Required action: The required lines are those that contain "posty"; pull them out of the data and copy them.

Transcribed page contents
========
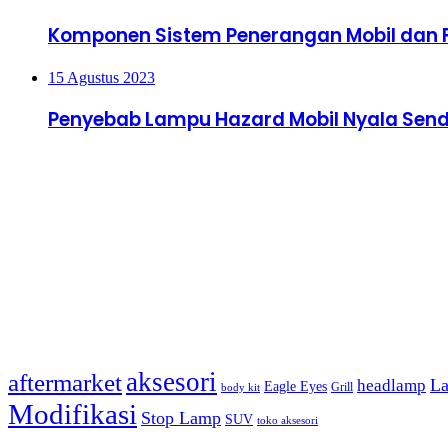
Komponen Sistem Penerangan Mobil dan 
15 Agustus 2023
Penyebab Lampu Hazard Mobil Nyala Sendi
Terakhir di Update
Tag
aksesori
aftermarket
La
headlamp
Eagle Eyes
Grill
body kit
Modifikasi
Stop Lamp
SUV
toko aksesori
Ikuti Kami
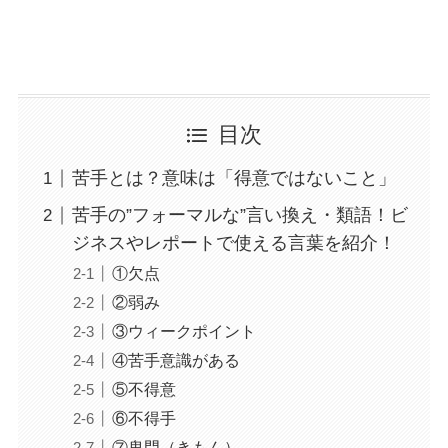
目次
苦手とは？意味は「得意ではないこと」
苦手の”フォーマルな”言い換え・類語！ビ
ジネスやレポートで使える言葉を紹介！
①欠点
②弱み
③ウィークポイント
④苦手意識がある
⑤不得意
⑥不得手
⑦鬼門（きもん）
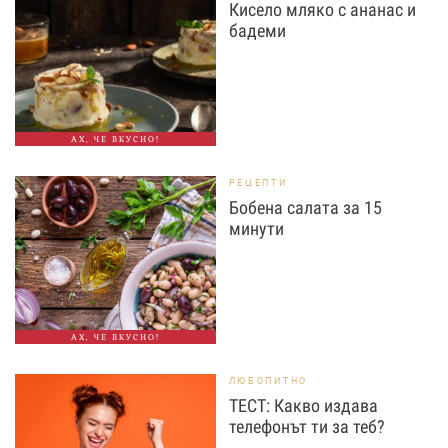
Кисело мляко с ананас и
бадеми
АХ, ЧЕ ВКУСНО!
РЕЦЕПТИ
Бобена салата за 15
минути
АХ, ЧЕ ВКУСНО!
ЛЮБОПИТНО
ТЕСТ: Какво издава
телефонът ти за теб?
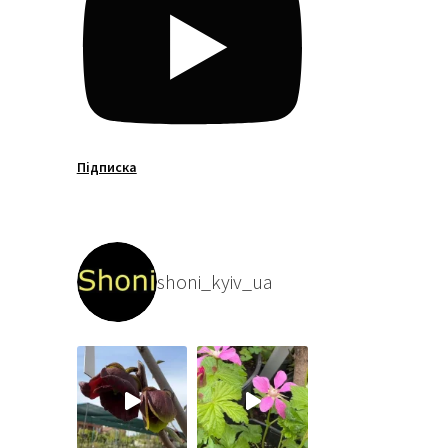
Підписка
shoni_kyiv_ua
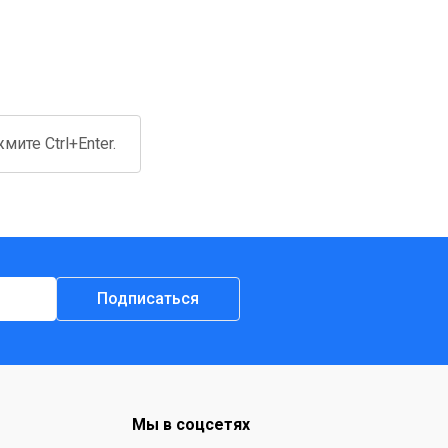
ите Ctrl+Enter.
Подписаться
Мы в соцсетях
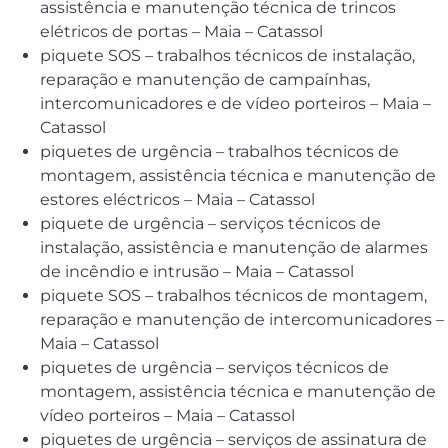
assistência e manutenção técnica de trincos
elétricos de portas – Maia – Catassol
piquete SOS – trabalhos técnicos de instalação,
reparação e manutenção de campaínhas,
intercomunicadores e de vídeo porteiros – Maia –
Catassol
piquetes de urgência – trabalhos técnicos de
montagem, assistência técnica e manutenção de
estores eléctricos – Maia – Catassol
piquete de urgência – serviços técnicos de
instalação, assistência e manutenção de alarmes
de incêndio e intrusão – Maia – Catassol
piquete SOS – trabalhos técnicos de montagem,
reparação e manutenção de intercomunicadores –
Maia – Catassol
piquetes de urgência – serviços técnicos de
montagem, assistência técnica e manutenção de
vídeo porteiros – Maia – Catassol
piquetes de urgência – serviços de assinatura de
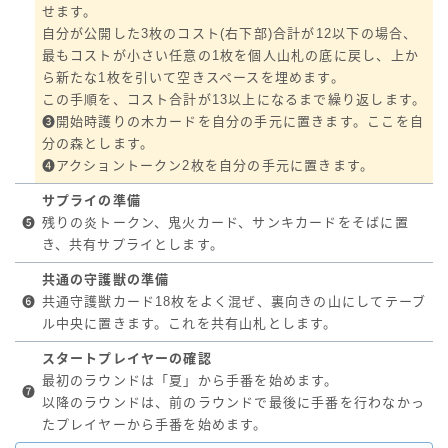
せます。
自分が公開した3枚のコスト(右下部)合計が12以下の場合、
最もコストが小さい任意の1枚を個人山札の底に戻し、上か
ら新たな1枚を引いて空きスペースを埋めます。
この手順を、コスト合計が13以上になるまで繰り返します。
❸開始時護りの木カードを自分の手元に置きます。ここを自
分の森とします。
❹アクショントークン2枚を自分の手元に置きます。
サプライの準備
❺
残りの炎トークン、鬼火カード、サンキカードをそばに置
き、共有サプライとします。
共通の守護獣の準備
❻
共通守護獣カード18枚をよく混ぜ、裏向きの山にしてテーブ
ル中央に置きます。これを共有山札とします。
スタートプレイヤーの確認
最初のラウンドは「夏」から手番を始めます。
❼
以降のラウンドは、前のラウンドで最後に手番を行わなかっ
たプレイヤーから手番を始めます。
========
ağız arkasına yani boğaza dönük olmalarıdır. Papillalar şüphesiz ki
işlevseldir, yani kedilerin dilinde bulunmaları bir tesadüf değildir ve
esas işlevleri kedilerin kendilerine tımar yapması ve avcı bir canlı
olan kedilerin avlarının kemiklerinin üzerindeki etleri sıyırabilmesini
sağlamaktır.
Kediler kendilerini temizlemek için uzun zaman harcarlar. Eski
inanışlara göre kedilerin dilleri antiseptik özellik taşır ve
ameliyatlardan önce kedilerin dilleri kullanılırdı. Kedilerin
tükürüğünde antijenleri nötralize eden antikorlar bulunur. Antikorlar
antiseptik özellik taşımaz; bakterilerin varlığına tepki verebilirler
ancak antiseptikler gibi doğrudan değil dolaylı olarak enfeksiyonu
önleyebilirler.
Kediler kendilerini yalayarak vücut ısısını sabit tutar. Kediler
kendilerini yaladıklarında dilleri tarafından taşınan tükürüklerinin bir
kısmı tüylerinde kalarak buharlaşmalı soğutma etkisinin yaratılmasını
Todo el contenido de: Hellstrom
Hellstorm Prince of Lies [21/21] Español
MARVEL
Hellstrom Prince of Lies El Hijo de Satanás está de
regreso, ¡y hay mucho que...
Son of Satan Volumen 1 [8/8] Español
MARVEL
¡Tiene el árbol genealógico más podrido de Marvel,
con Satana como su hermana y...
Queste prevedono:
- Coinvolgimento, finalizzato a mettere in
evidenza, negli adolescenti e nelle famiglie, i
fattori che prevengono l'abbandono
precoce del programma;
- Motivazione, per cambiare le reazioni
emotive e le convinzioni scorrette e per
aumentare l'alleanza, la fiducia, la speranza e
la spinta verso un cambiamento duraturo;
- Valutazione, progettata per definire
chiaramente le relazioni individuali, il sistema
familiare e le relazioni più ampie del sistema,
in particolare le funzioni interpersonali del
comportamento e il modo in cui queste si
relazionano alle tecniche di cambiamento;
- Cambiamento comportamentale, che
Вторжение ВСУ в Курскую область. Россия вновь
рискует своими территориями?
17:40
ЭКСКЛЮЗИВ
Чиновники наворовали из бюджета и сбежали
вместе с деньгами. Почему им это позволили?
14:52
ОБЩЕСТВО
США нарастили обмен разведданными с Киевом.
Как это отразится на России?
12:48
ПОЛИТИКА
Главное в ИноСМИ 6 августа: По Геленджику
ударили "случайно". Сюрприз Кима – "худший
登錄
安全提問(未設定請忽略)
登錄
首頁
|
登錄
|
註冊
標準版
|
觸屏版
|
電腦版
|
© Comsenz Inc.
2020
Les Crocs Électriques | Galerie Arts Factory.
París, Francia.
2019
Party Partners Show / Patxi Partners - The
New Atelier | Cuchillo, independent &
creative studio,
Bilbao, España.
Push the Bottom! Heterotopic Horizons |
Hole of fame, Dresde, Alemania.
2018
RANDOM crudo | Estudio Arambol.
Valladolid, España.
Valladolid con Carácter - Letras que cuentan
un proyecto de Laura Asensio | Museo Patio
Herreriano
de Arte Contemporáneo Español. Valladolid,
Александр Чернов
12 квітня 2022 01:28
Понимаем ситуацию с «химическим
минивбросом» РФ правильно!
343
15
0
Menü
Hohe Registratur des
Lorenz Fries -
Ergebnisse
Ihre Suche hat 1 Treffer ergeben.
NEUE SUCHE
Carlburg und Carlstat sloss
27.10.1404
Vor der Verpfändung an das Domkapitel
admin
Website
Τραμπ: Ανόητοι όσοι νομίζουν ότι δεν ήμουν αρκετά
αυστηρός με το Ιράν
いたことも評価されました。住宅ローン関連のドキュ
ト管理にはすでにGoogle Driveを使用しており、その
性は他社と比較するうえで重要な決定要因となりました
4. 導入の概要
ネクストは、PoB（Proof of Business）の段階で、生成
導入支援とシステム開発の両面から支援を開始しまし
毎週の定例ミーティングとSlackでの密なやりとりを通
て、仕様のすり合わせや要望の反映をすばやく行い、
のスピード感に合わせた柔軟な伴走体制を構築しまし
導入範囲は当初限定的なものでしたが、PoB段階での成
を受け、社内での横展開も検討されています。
========
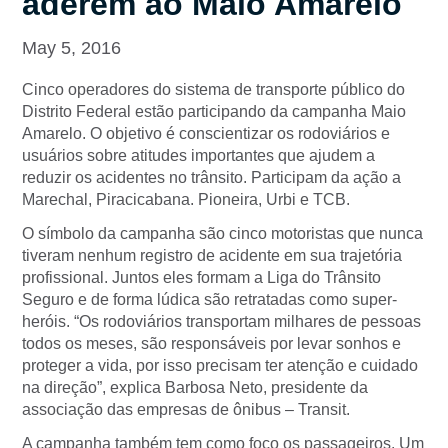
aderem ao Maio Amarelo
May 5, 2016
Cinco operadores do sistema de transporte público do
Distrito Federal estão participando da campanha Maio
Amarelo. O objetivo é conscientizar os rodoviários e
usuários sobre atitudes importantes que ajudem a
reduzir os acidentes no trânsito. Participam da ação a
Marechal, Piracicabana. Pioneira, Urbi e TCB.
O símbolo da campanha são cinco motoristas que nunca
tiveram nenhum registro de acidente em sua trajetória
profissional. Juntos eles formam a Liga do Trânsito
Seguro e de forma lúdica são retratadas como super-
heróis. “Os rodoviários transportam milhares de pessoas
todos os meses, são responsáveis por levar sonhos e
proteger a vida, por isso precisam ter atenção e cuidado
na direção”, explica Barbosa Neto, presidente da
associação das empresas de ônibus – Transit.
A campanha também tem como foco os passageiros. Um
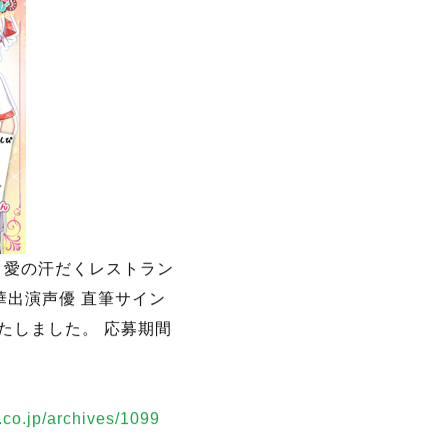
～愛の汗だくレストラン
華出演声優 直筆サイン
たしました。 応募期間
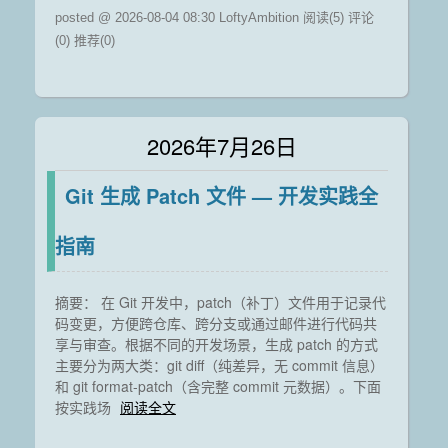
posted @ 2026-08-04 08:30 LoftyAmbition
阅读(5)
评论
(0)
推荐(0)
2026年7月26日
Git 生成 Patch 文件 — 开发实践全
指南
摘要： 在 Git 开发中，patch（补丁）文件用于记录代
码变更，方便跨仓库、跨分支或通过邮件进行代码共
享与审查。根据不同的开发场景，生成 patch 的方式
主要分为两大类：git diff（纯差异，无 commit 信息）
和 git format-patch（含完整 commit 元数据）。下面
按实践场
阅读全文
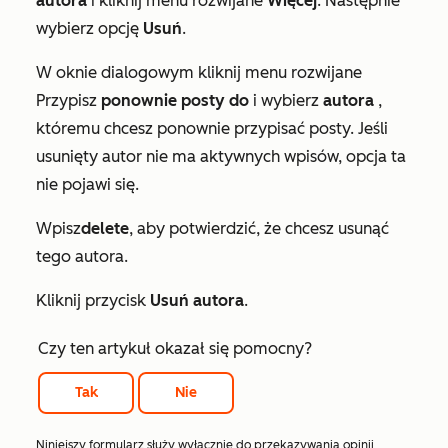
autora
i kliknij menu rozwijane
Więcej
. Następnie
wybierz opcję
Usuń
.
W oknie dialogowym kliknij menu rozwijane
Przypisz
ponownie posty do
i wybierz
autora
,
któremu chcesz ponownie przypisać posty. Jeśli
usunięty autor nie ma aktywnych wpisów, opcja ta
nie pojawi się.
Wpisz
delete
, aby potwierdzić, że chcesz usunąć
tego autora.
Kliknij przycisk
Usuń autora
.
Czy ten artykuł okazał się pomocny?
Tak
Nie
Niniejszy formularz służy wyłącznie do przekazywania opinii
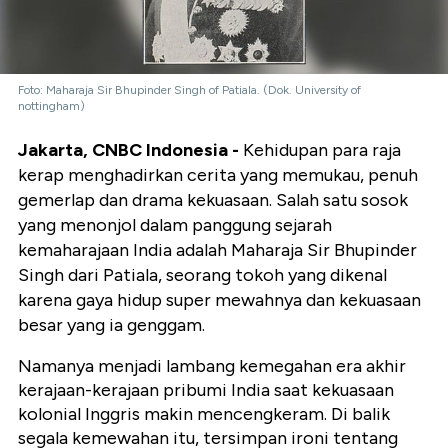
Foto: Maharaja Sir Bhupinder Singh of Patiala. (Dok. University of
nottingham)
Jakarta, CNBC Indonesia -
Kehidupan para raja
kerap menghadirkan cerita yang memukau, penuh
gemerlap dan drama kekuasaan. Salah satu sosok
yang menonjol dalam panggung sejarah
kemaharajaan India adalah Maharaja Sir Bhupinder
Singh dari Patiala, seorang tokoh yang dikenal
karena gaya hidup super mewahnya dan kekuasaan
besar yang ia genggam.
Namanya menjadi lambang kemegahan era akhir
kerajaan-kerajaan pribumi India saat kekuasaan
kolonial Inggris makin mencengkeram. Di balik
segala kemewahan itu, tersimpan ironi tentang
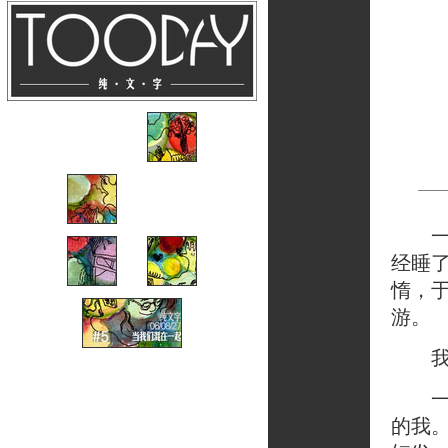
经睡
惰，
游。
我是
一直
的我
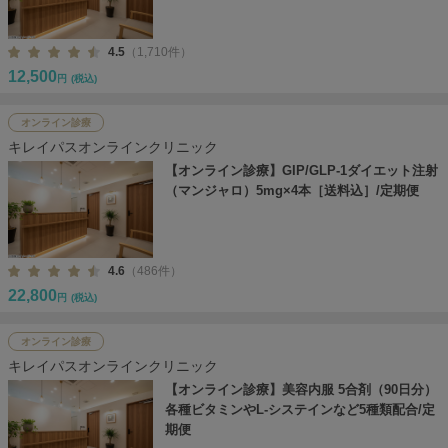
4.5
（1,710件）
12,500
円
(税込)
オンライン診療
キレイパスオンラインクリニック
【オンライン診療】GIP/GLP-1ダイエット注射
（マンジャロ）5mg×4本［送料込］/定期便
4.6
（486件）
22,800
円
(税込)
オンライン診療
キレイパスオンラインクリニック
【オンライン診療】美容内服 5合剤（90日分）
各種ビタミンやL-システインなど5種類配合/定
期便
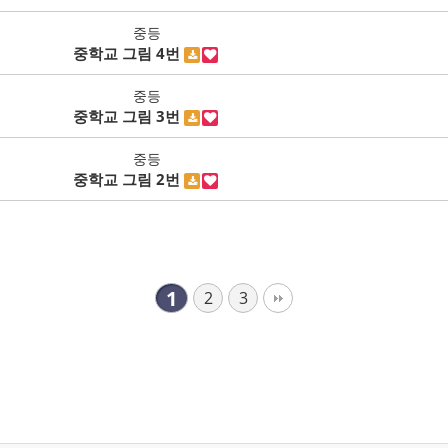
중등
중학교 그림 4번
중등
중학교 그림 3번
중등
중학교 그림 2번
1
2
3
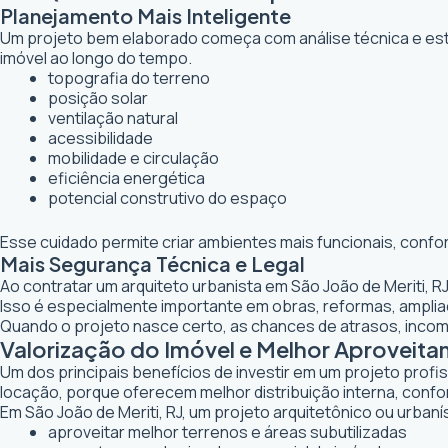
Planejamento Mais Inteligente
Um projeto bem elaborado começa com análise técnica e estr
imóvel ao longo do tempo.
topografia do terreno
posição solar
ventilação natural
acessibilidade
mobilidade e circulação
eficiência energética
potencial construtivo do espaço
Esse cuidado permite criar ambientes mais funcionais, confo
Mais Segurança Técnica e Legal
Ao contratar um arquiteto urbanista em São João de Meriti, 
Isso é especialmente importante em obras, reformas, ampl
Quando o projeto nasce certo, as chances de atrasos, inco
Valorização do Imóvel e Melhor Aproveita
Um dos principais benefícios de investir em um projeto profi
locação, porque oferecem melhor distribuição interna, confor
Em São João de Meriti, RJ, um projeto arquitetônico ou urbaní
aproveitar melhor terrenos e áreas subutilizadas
========
Task answer:
ponownie posty do
któremu chcesz ponownie przypisać posty. Jeśli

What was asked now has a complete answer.